I want to read this book and I am a little concerned that I might unironically radicalise myself. Maybe it would be good to read it in installments alongside some of the community so we can discuss the validity of the thoughts within it and perhaps come to some consensus interpretation of what this manifesto means, how it applies in our current world, alongside our broader political positions, and what conclusions we might draw that don't necessarily lead to the same (apparent) genocidal desire that the author came to.

With the rising influence of loud voices calling for overt violence against and ownership of women's bodies, voices that carry to every corner of the internet connected English speaking world (and perhaps further) along with the rising boil of machismo and fascism as viable political ideologies and campaigning strategies.. well.. I think we have reason to be concerned.

I am trans and it took a long time for me to start to feel safe enough to put down my boxcutter.
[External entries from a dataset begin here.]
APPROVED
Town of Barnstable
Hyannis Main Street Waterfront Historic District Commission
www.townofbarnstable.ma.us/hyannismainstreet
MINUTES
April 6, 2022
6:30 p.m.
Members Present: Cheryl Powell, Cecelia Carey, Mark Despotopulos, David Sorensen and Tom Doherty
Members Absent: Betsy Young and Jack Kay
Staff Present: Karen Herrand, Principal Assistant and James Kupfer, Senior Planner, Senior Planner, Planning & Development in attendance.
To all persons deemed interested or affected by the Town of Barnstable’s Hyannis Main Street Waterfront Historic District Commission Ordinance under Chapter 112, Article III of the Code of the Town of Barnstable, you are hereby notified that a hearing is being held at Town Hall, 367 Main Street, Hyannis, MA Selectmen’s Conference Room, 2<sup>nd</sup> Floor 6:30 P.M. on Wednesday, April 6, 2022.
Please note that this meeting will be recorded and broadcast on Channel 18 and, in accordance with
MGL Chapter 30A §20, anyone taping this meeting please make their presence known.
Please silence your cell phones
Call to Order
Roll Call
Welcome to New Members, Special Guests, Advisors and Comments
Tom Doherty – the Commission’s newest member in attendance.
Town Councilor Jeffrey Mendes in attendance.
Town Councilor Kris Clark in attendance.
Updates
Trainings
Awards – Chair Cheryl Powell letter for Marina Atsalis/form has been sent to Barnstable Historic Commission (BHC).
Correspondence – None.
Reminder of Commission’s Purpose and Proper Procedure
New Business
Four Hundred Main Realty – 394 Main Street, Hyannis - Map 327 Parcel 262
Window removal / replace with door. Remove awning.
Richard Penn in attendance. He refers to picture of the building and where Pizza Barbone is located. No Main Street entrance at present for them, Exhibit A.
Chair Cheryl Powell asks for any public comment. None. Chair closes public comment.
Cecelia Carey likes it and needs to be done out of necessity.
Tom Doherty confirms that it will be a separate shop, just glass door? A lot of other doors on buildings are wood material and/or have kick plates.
Now I'm concerned that I have grown complacent and I'm worried about not only my own safety but that of my community and all women in it.

I want to know what Valerie Solanas was thinking, how she connected her experience of victimhood to her ideology, how her thoughts led her to such extreme conclusions and why she just let it go and surrendered peacefully after plugging Warhol but failing to kill anyone.
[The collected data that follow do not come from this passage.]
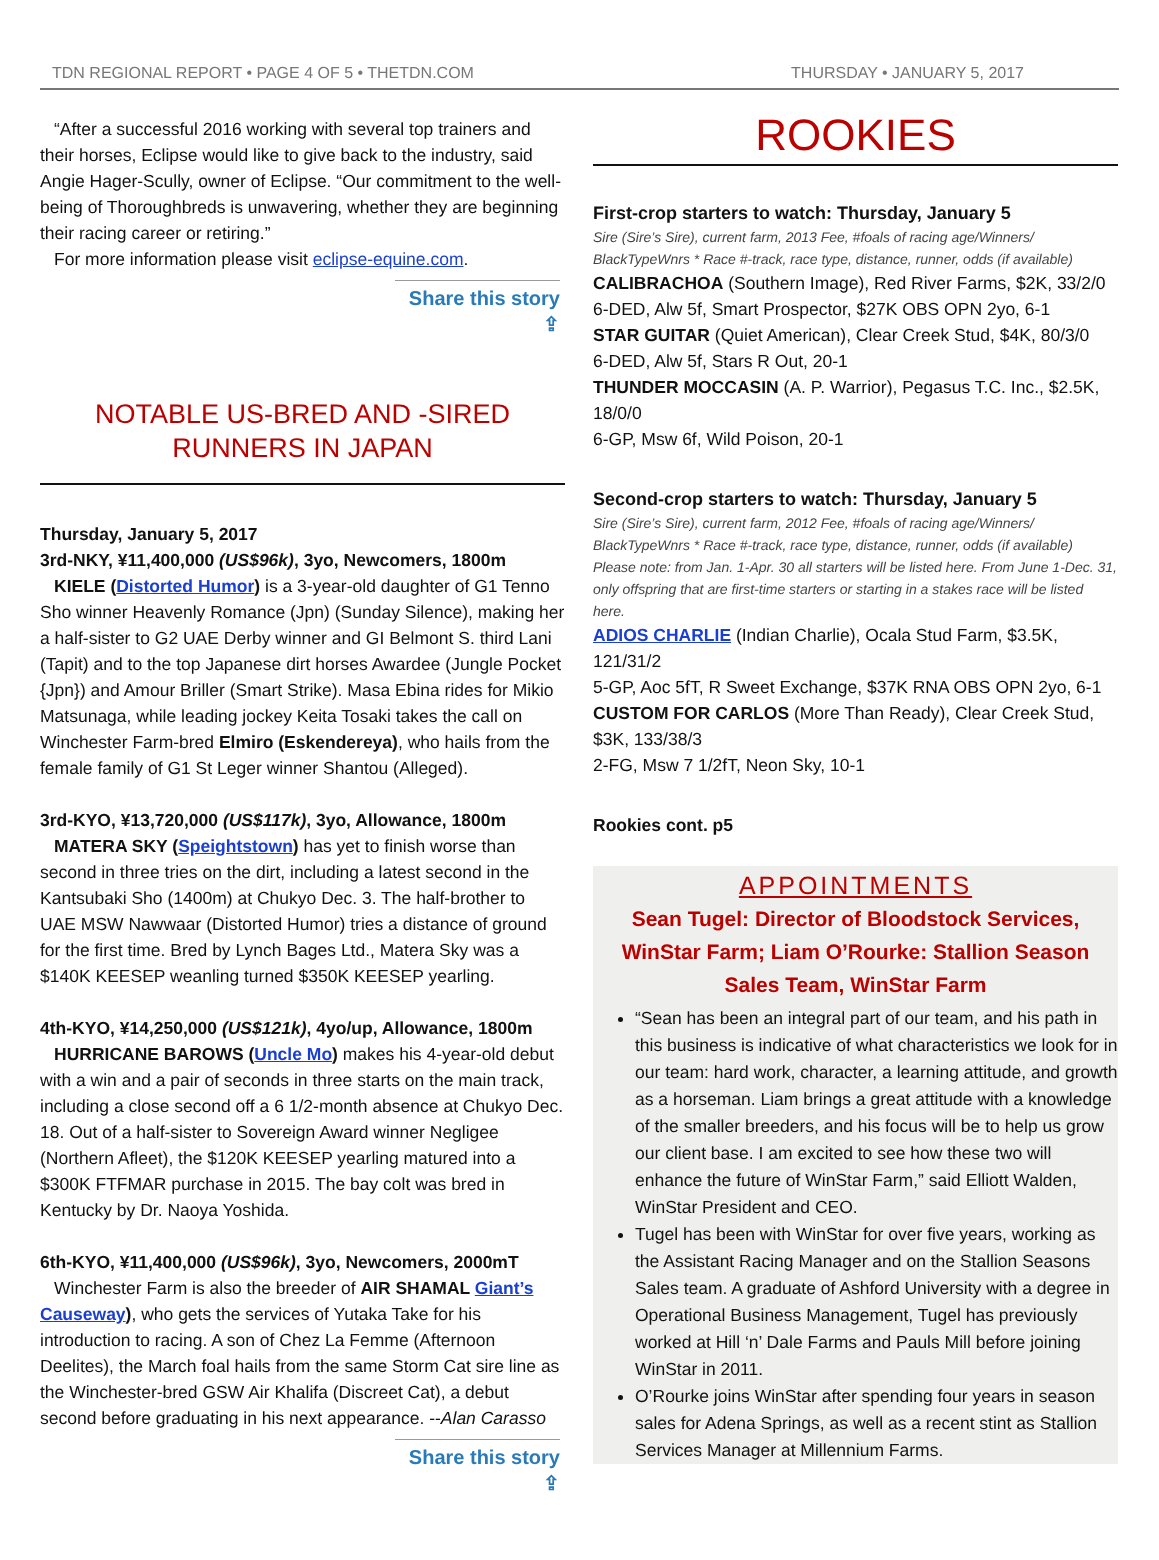TDN REGIONAL REPORT • PAGE 4 OF 5 • THETDN.COM THURSDAY • JANUARY 5, 2017
“After a successful 2016 working with several top trainers and their horses, Eclipse would like to give back to the industry, said Angie Hager-Scully, owner of Eclipse. “Our commitment to the well-being of Thoroughbreds is unwavering, whether they are beginning their racing career or retiring.”
For more information please visit eclipse-equine.com.
Share this story ⇪
NOTABLE US-BRED AND -SIRED
RUNNERS IN JAPAN
Thursday, January 5, 2017
3rd-NKY, ¥11,400,000 (US$96k), 3yo, Newcomers, 1800m
KIELE (Distorted Humor) is a 3-year-old daughter of G1 Tenno Sho winner Heavenly Romance (Jpn) (Sunday Silence), making her a half-sister to G2 UAE Derby winner and GI Belmont S. third Lani (Tapit) and to the top Japanese dirt horses Awardee (Jungle Pocket {Jpn}) and Amour Briller (Smart Strike). Masa Ebina rides for Mikio Matsunaga, while leading jockey Keita Tosaki takes the call on Winchester Farm-bred Elmiro (Eskendereya), who hails from the female family of G1 St Leger winner Shantou (Alleged).
3rd-KYO, ¥13,720,000 (US$117k), 3yo, Allowance, 1800m
MATERA SKY (Speightstown) has yet to finish worse than second in three tries on the dirt, including a latest second in the Kantsubaki Sho (1400m) at Chukyo Dec. 3. The half-brother to UAE MSW Nawwaar (Distorted Humor) tries a distance of ground for the first time. Bred by Lynch Bages Ltd., Matera Sky was a $140K KEESEP weanling turned $350K KEESEP yearling.
4th-KYO, ¥14,250,000 (US$121k), 4yo/up, Allowance, 1800m
HURRICANE BAROWS (Uncle Mo) makes his 4-year-old debut with a win and a pair of seconds in three starts on the main track, including a close second off a 6 1/2-month absence at Chukyo Dec. 18. Out of a half-sister to Sovereign Award winner Negligee (Northern Afleet), the $120K KEESEP yearling matured into a $300K FTFMAR purchase in 2015. The bay colt was bred in Kentucky by Dr. Naoya Yoshida.
6th-KYO, ¥11,400,000 (US$96k), 3yo, Newcomers, 2000mT
Winchester Farm is also the breeder of AIR SHAMAL Giant’s Causeway), who gets the services of Yutaka Take for his introduction to racing. A son of Chez La Femme (Afternoon Deelites), the March foal hails from the same Storm Cat sire line as the Winchester-bred GSW Air Khalifa (Discreet Cat), a debut second before graduating in his next appearance. --Alan Carasso
Share this story ⇪
ROOKIES
First-crop starters to watch: Thursday, January 5
Sire (Sire’s Sire), current farm, 2013 Fee, #foals of racing age/Winners/ BlackTypeWnrs * Race #-track, race type, distance, runner, odds (if available)
CALIBRACHOA (Southern Image), Red River Farms, $2K, 33/2/0
6-DED, Alw 5f, Smart Prospector, $27K OBS OPN 2yo, 6-1
STAR GUITAR (Quiet American), Clear Creek Stud, $4K, 80/3/0
6-DED, Alw 5f, Stars R Out, 20-1
THUNDER MOCCASIN (A. P. Warrior), Pegasus T.C. Inc., $2.5K, 18/0/0
6-GP, Msw 6f, Wild Poison, 20-1
Second-crop starters to watch: Thursday, January 5
Sire (Sire’s Sire), current farm, 2012 Fee, #foals of racing age/Winners/ BlackTypeWnrs * Race #-track, race type, distance, runner, odds (if available) Please note: from Jan. 1-Apr. 30 all starters will be listed here. From June 1-Dec. 31, only offspring that are first-time starters or starting in a stakes race will be listed here.
ADIOS CHARLIE (Indian Charlie), Ocala Stud Farm, $3.5K, 121/31/2
5-GP, Aoc 5fT, R Sweet Exchange, $37K RNA OBS OPN 2yo, 6-1
CUSTOM FOR CARLOS (More Than Ready), Clear Creek Stud, $3K, 133/38/3
2-FG, Msw 7 1/2fT, Neon Sky, 10-1
Rookies cont. p5
APPOINTMENTS
Sean Tugel: Director of Bloodstock Services, WinStar Farm; Liam O’Rourke: Stallion Season Sales Team, WinStar Farm
“Sean has been an integral part of our team, and his path in this business is indicative of what characteristics we look for in our team: hard work, character, a learning attitude, and growth as a horseman. Liam brings a great attitude with a knowledge of the smaller breeders, and his focus will be to help us grow our client base. I am excited to see how these two will enhance the future of WinStar Farm,” said Elliott Walden, WinStar President and CEO.
Tugel has been with WinStar for over five years, working as the Assistant Racing Manager and on the Stallion Seasons Sales team. A graduate of Ashford University with a degree in Operational Business Management, Tugel has previously worked at Hill ‘n’ Dale Farms and Pauls Mill before joining WinStar in 2011.
O’Rourke joins WinStar after spending four years in season sales for Adena Springs, as well as a recent stint as Stallion Services Manager at Millennium Farms.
I dunno. What do you guys think?

My thinking is that, maybe with some thoughtful consideration and the participation of some even-tempered posters, we could consume this material in a way that DOESN'T leave the more volatile of us primed to do something funny yet ultimately pointless.
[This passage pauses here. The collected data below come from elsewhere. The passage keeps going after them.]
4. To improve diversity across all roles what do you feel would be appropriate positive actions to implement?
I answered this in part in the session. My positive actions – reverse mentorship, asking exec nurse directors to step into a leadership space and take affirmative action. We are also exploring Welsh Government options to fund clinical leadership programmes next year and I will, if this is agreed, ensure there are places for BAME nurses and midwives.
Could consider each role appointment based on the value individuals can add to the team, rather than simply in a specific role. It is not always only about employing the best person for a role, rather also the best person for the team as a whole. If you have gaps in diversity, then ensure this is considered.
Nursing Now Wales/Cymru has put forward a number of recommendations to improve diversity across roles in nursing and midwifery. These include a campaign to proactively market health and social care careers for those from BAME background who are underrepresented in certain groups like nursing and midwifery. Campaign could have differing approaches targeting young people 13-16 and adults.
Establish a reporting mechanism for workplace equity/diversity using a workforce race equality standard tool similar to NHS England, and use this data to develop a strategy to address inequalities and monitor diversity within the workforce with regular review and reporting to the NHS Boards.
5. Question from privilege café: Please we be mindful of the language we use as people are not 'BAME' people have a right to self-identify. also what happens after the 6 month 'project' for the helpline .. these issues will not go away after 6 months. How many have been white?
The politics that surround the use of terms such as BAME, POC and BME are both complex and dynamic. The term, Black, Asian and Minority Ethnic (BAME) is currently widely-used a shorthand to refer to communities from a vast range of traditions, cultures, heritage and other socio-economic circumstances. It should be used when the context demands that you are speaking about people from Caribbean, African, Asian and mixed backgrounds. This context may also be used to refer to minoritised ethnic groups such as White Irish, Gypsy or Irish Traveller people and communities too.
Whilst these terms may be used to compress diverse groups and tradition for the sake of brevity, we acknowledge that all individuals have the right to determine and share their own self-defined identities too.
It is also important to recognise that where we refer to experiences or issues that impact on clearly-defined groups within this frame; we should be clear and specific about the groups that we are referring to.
As foul as the prominent bastards poisoning the minds of young men against us for easy money on the internet are, I wouldn't want any of you to martyr yourselves when there's a hundred more like them ready to step in and fill the vacuum.

I suppose I'm not THAT worried though. I just think this book has floated around in the back of my head since I first heard about it and read excerpts as a teenager. My recent reading suggests that it is also super prescient on a number of other issues.

I'm probably not the best person to actually organise a reading group type of thing but I could try if nobody else wanted to "run" the thing, but if there is interest in reading this together.

Show

^ tell me that isn't a fucken vibe.

  • iridaniotter [she/her, she/her]
    ·
    24 days ago

    Because an output can be derived from different inputs ("a broken clock is right twice a day"). A lot of the manifesto is psychological & sociological, so you can look at her observations of male psychology and sociology and see if a dialectical materialist understanding of sex oppression results in the same conclusion. Of course, I don't think psychological examinations of oppressors are the most useful way to analyze power dynamics, so...

    The manifesto is mostly just a bombastic vent. It's got chutzpah, which may fire you up, but that's about it...

    • JustSo [she/her, any]
      hexagon
      ·
      24 days ago

      The manifesto is mostly just a bombastic vent. It's got chutzpah, which may fire you up, but that's about it...

      Yeah I sort of get the impression it could, suitably reinterpreted and viewed as an object mostly of ideological-historical curiousity, fit a subset of the hexbear community's sensibilities as food for thought while read with a protective layer of community and critique.

      Though reading some of the excellent comments in here I think it'd be critical to have someone who's already read it able to provide suitable warnings or whatever before kicking off a reading group style thing.

      Buuuut if we've never actually done a reading group here maybe it's a silly place to start.